Emotet operators have been working hard to strengthen their infrastructure and ramp up their attacks. Recently, their activities have reached new levels, raising alarms from several cybersecurity agencies across the globe.

What's happening?

In September 2020, cybersecurity agencies from New Zealand, France, and Japan have published security alerts about a sudden spike in Emotet activities.
  • The email spam campaigns originated from Emotet infrastructure (combined E1, E2, and E3 mini-botnets) and targeted companies and government agencies in the three countries.
  • CERT NZ has observed an increase in Emotet activities against New Zealand individuals and businesses spreading via emails and E3 mini-botnet.
  • CERT FR, moreover, noticed an upsurge in targeting French companies and administrations by the Emotet.
  • JPCERT/CC (CERT Japan) has alerted a rapid increase in the Emotet malware infection caused by E1 and E2 mini-botnets.
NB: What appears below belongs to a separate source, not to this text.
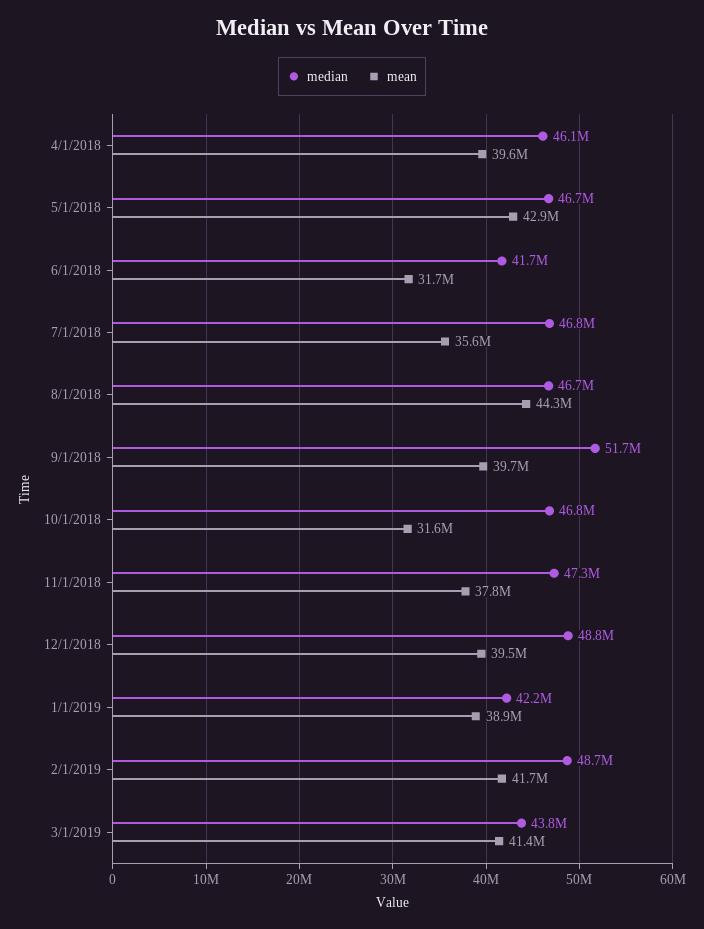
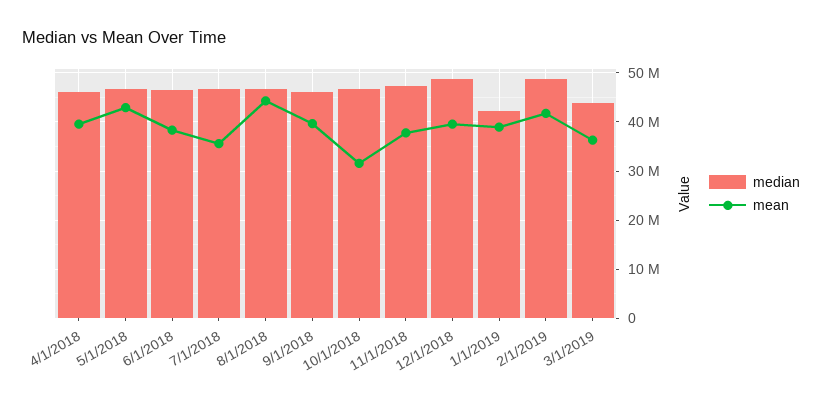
median, 6/1/2018: 41700000 -> 46000000
mean, 6/1/2018: 31700000 -> 38000000
median, 9/1/2018: 51700000 -> 46000000
mean, 3/1/2019: 41400000 -> 36000000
September got off on the wrong foot

The spike in Emotet malware activities is turning heads, making headlines, and triggering emergency alerts among country officials.
  • The Emotet malware targeted the Paris court and affected several officials such as Remy Heitz, Aude Buresi, and others.
  • In another attack, the malware was found using malicious email attachments that pretended to be from the Windows 10 Mobile OS and tricked users into enabling malicious Word macros.

At one point or another

According to Proofpoint researchers, Emotet is able to send out spam in multiple languages. Thus, researchers expect it to switch targeting and go after other countries as well in the future.

The bottom line

All three security alerts by the cybersecurity agencies provide sound advice for anyone looking for ways to prevent Emotet infections, regardless of the country of origin. According to experts, government and private organizations should pay attention to the emails their employees are opening, as one wrong click can impact the entire network.